SOURCE DATA —
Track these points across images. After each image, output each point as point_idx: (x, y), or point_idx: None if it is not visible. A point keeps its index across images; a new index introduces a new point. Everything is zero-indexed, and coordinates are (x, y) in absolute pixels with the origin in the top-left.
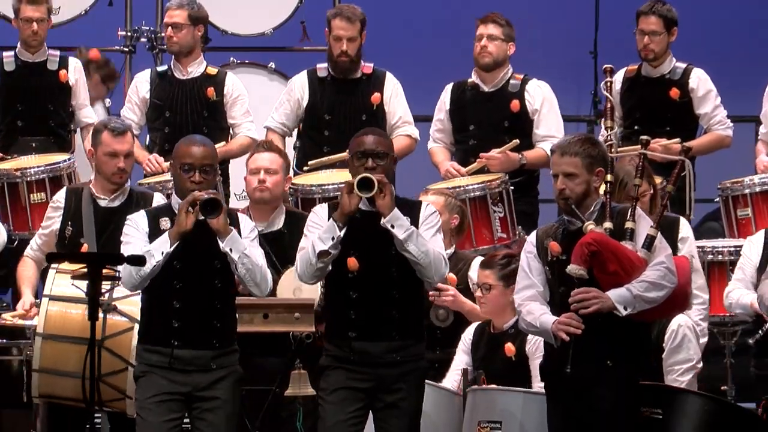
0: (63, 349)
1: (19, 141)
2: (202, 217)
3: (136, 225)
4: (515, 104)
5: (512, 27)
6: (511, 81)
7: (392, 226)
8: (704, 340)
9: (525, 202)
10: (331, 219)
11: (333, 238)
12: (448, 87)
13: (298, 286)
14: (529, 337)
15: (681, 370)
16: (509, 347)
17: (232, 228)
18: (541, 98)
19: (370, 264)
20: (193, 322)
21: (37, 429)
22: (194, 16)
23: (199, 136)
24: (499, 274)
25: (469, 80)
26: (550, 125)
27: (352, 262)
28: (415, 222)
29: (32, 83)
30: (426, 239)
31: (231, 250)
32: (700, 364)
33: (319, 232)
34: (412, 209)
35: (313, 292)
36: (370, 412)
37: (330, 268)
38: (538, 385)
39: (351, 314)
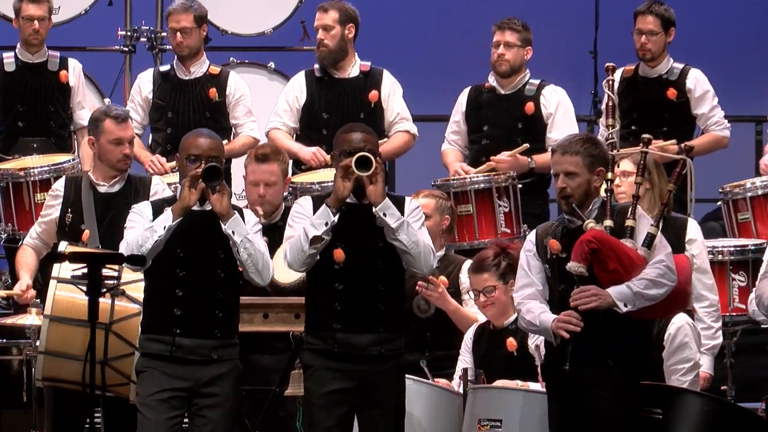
0: (69, 332)
1: (20, 142)
2: (205, 204)
3: (140, 212)
4: (530, 107)
5: (529, 30)
6: (528, 85)
7: (384, 214)
8: (718, 341)
9: (535, 203)
10: (324, 205)
11: (327, 224)
12: (466, 90)
13: None
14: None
15: (683, 370)
16: (511, 342)
17: (235, 212)
18: (556, 103)
19: (357, 256)
20: (195, 311)
21: (44, 425)
22: (199, 17)
23: (206, 129)
24: (496, 274)
25: (486, 83)
26: (563, 130)
27: (339, 254)
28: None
29: (32, 84)
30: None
31: (233, 232)
32: (702, 363)
33: (311, 219)
34: (397, 203)
35: None
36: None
37: (318, 256)
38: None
39: (336, 306)
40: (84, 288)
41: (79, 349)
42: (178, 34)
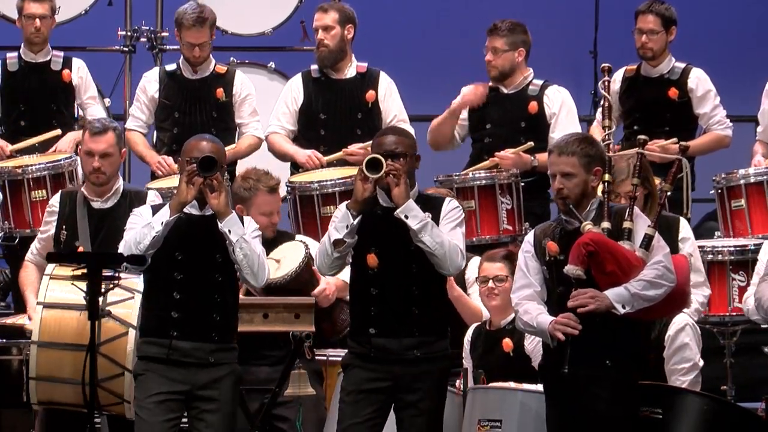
0: (58, 357)
1: (22, 141)
2: (205, 208)
3: (140, 215)
4: (533, 106)
5: (518, 32)
6: (531, 85)
7: (406, 217)
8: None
9: (536, 203)
10: (345, 207)
11: (347, 227)
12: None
13: (283, 257)
14: (531, 346)
15: (683, 370)
16: (507, 342)
17: (233, 211)
18: (559, 103)
19: (390, 260)
20: (192, 314)
21: (36, 430)
22: (212, 25)
23: (209, 135)
24: (510, 268)
25: (490, 83)
26: (566, 130)
27: (372, 259)
28: (436, 217)
29: (35, 83)
30: (442, 231)
31: (230, 231)
32: (701, 363)
33: (335, 222)
34: (434, 205)
35: (294, 263)
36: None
37: (349, 260)
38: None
39: (371, 310)
40: (82, 287)
41: (68, 373)
42: (197, 48)
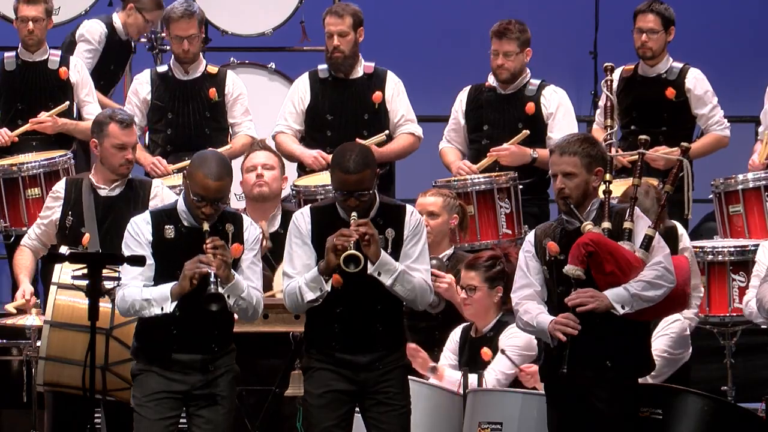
0: (70, 338)
1: (20, 139)
2: (203, 223)
3: (138, 233)
4: (530, 107)
5: (526, 30)
6: (528, 85)
7: (378, 274)
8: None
9: (535, 203)
10: (316, 271)
11: (320, 290)
12: (466, 89)
13: None
14: (503, 334)
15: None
16: (485, 351)
17: (235, 274)
18: (556, 103)
19: (354, 279)
20: (192, 330)
21: (44, 426)
22: (200, 21)
23: (217, 163)
24: (483, 276)
25: (487, 83)
26: (564, 131)
27: (336, 278)
28: (400, 229)
29: (32, 82)
30: (412, 260)
31: (228, 296)
32: (686, 358)
33: (307, 278)
34: (397, 215)
35: None
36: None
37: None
38: (491, 369)
39: (335, 327)
40: (83, 286)
41: (79, 354)
42: (185, 41)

EXERCISE BRIEF — Up to and including the line containing "22: (194, 16)", quote each line of the entries above from the very first, please, exactly and without images.

YOUR SOLUTION —
Track these points across images. After each image, output each point as point_idx: (x, y), or point_idx: None if it is not visible. A point keeps its index across images; a new index introduces a new point. Everything is zero-indexed, and coordinates are (x, y) in absolute pixels with the origin in the top-left.
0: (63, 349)
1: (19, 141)
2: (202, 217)
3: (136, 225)
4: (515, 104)
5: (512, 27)
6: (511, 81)
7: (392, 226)
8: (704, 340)
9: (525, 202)
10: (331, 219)
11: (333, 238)
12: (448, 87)
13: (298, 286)
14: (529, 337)
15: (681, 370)
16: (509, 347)
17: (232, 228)
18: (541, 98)
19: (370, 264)
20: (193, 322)
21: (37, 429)
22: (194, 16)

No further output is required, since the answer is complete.